This is sad to see...
msg256806 - (view) Author: R. David Murray (r.david.murray) * (Python committer) Date: 2015-12-21 20:14
You'd have to do that anyway if we implemented a delete=False constructor argument, since you want it deleted if there are any errors, and that's not what a delete=False API would do.  

If it were me, I'd write it (untested)

  @contextlib.contextmanager
  def open_for_atomic_replace(fn):
    try:
        fd, name = tempfile.mkstemp()
        with io.open(fd) as fff:
            yield fff
        fff.flush()
        os.fdatasync(fff)
        os.rename(name, fn)
    except BaseException:
        os.unlink(name)
        raise

which would make your code simpler than it is now.

Naming it 'open_for_atomic_replace' reminded me of issue 8604, which is what you really want, not delete=False.
msg256816 - (view) Author: Eryk Sun (eryksun) * (Python triager) Date: 2015-12-21 23:54
> To extend support for this to Windows, we can add a 
> feature to mkstmp to not use O_TEMPORARY

O_TEMPORARY is only used for NamedTemporaryFile, not mkstemp. 

Regarding NamedTemporaryFile, that can be worked around to keep Windows from deleting the file. Just open a second handle with DELETE (0x00010000) access before closing the first one. Then close the first handle. Finally, use the second handle to call SetFileInformationByHandle [1] to remove the delete disposition. 

Since using O_TEMPORARY opens the file with DELETE access, you have to open the new handle with delete sharing. Unfortunately the CRT only provides O_TEMPORARY for opening a file with delete access and delete sharing, so just call CreateFile [2] directly instead. For example:

    >>> import os, tempfile, msvcrt, ctypes
    >>> kernel32 = ctypes.WinDLL('kernel32', use_last_error=True)
    >>> f1 = tempfile.NamedTemporaryFile()
    >>> f1.write(b'spam')
    4
    >>> h = kernel32.CreateFileW(f1.name, 0xC0010000, 7,
    ...                          None, 3, 0x80, None)
    >>> f1.close()
    >>> os.path.exists(f1.name) # really, it does exist
    False
    >>> info = (ctypes.c_int * 1)(0)
    >>> kernel32.SetFileInformationByHandle(h, 4, info, 4)
    1
    >>> os.path.exists(f1.name)
    True
    >>> f2 = os.fdopen(msvcrt.open_osfhandle(h, os.O_RDWR), 'r+')
    >>> f2.read()
    'spam'

Notice that right after f1 is closed, os.path.exists(f1.name) lies, saying the file no longer exists. The problem is you can't stat the file at this point because you can't open a *new* handle to a file that's marked for deletion. But you can use the existing handle to remove the delete disposition, after which the file is resurrected.

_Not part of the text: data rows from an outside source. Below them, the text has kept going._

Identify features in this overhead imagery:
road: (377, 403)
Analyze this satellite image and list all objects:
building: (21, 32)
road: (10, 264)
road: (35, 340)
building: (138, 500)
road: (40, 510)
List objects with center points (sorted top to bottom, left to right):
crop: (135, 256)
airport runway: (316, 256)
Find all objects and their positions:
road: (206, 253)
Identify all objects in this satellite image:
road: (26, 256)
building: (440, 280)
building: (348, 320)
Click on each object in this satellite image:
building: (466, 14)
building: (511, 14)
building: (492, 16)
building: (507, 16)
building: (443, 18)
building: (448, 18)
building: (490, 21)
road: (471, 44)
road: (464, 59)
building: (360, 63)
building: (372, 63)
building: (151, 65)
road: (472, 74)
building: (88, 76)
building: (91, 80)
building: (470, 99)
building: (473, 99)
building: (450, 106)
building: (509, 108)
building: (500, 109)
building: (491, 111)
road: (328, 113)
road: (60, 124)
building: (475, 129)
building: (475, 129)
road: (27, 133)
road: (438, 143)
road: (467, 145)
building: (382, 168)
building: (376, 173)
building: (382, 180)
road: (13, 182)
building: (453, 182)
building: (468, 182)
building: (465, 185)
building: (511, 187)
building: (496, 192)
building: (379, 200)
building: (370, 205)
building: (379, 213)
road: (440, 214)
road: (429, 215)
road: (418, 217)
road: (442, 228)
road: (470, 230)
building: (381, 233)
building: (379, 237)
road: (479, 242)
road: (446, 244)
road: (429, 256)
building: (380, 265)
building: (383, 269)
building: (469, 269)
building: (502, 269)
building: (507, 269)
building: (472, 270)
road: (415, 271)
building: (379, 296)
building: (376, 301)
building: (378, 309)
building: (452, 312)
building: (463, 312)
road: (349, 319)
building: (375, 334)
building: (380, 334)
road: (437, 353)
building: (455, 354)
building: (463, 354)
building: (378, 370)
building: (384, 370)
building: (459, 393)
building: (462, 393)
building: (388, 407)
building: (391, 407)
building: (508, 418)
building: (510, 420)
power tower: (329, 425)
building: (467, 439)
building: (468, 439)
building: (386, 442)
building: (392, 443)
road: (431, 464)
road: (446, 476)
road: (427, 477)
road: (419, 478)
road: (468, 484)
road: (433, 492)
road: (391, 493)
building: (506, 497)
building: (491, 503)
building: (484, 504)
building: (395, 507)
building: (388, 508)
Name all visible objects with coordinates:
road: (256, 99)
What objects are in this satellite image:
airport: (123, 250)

Also note that the FILE_DISPOSITION_INFO [3] docs say "t]his member has no effect if the handle was opened with FILE_FLAG_DELETE_ON_CLOSE". That's referring literally to the handle passed to SetFileInformationByHandle. 

Microsoft publishes the source for the FAT filesystem, so I could provide links for how this is implemented. Basically every kernel file object has a context control block (CCB) that points at an underlying kernel filesystem structure such as a file control block (FCB) or NTFS link/stream control block (LCB / SCB). When the file object is closed, the delete-on-close flag in the CCB gets transferred over to the underlying control structure and the delete disposition is set. You can't remove the CCB flag from the kernel file object (as the documentation correctly notes), but as long as you have an open handle to a file object whose CCB does not have this flag, you can use this other file handle to remove the delete disposition and make the file permanent. Just make sure to first close all file objects that do have the CCB delete-on-close flag because otherwise they'll just set the delete disposition again when closed.

[1]: https://msdn.microsoft.com/en-us/library/aa365539
[2]: https://msdn.microsoft.com/en-us/library/aa363858
[3]: https://msdn.microsoft.com/en-us/library/aa364221
msg256818 - (view) Author: R. David Murray (r.david.murray) * (Python committer) Date: 2015-12-22 00:20
Oh, you are right of course.  I thought I was looking at _mkstemp_inner but in fact my edit window was over NamedTemporaryFile...I just wasn't paying attention.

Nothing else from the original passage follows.